Amy Lovato, former Executive Director, Chaffee County Childcare Initiative (Image facebook.com/chaffeecountyCI)

“Not Guilty”. That was the verdict reached in the trial of Amy Lovato, the Executive Director of the Chaffee Childcare Initiative, the nonprofit that ran The Schoolhouse childcare facility in Poncha Springs. 

Lovato was charged with two misdemeanors: failure to report child abuse or neglect and with knowingly placing a child in a situation that posed a threat to injury. The charges stem from a January investigation involving a young child’s actions toward classmates at The Schoolhouse.

After the two-day trial, the jury of four men and two women returned a verdict of not guilty on both misdemeanor counts. 

Lovato’s attorney Jason Flores-Williams told the jury that Lovato was innocent of the charge of failure to immediately report because of “the Court of Appeals has already held that the term ‘immediately’ is ambiguous, and so the statute is unconstitutionally vague.”
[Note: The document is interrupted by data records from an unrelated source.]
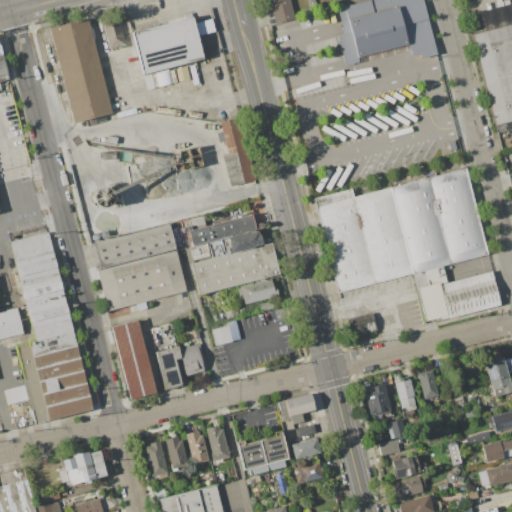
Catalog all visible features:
road: (50, 0)
road: (9, 6)
road: (27, 7)
building: (278, 10)
building: (279, 10)
road: (167, 12)
road: (239, 13)
building: (382, 28)
building: (384, 28)
building: (112, 31)
building: (112, 33)
road: (293, 38)
building: (165, 44)
building: (169, 44)
road: (131, 48)
building: (495, 59)
building: (2, 69)
building: (79, 70)
building: (80, 70)
building: (2, 71)
road: (317, 76)
road: (202, 103)
parking lot: (358, 110)
road: (314, 131)
road: (477, 132)
building: (235, 152)
building: (234, 153)
road: (21, 165)
road: (502, 184)
road: (33, 198)
parking lot: (17, 211)
road: (5, 214)
building: (407, 241)
building: (408, 241)
building: (131, 246)
building: (227, 254)
building: (230, 254)
road: (74, 262)
road: (480, 262)
building: (136, 267)
road: (304, 268)
building: (38, 280)
road: (5, 281)
building: (139, 281)
building: (256, 290)
building: (256, 291)
road: (376, 299)
parking lot: (388, 302)
building: (265, 305)
road: (400, 306)
road: (198, 313)
road: (135, 314)
building: (9, 323)
building: (9, 323)
building: (361, 323)
road: (44, 330)
building: (48, 332)
building: (224, 333)
building: (224, 334)
building: (50, 337)
road: (420, 345)
road: (237, 348)
building: (132, 359)
building: (190, 359)
building: (131, 360)
building: (177, 363)
building: (167, 367)
building: (497, 375)
building: (495, 376)
road: (274, 382)
building: (60, 383)
building: (425, 384)
building: (426, 386)
building: (403, 393)
building: (14, 394)
building: (403, 395)
building: (375, 400)
building: (375, 400)
building: (293, 408)
building: (293, 408)
building: (467, 414)
building: (501, 420)
building: (501, 421)
road: (7, 422)
road: (110, 424)
building: (395, 428)
building: (303, 430)
building: (389, 430)
building: (477, 437)
building: (479, 437)
building: (215, 442)
building: (215, 443)
building: (194, 446)
building: (194, 446)
building: (386, 447)
building: (387, 447)
building: (303, 448)
building: (304, 448)
building: (496, 449)
building: (496, 450)
building: (174, 452)
building: (174, 452)
building: (452, 453)
road: (234, 454)
building: (261, 454)
building: (261, 454)
building: (452, 454)
building: (153, 459)
building: (154, 459)
building: (403, 466)
building: (403, 466)
building: (82, 467)
building: (81, 468)
building: (305, 472)
building: (306, 473)
building: (495, 474)
building: (495, 474)
building: (452, 476)
building: (405, 487)
building: (406, 487)
building: (470, 495)
building: (14, 497)
building: (15, 497)
building: (190, 501)
building: (191, 501)
building: (414, 505)
building: (415, 505)
building: (86, 506)
building: (88, 506)
building: (48, 507)
building: (47, 508)
building: (275, 510)
building: (275, 510)
building: (509, 511)
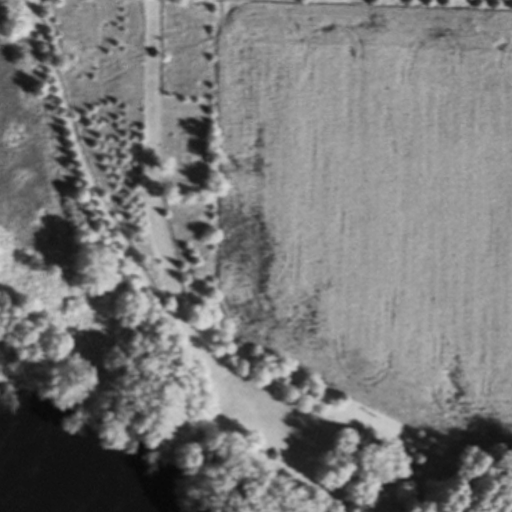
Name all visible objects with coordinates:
river: (38, 493)
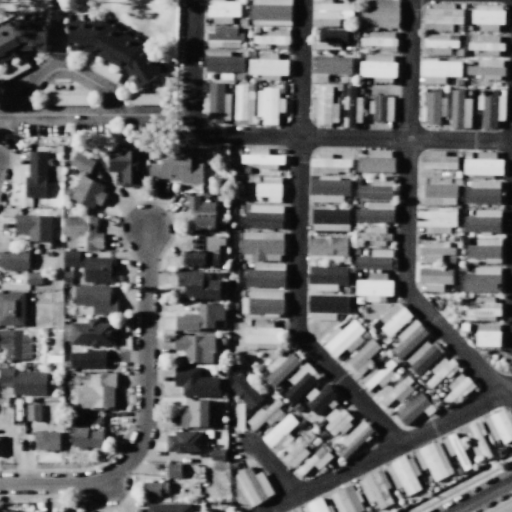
As to the charge of knowingly placing a child in a situation that poses a threat of injury, Flores-Williams said “no reasonable person could find her guilty of the charges beyond a reasonable doubt. Ms. Lovato, who has devoted her career to providing childcare to the Salida community, is being charged with child neglect—the most damaging reputational accusation that a person in her position can endure—because one preschooler pulled down the pants of another preschooler at her day care center called The Schoolhouse, an innocent act that occurs in pre-schools every day across the country.”

The jury agreed. 

Roberta Rodriguez, the former Site Director of The Schoolhouse daycare facility, originally faced the same charges but the child abuse case has been dropped. Rodriquez will go to trial at a later date on the single charge of failure to report.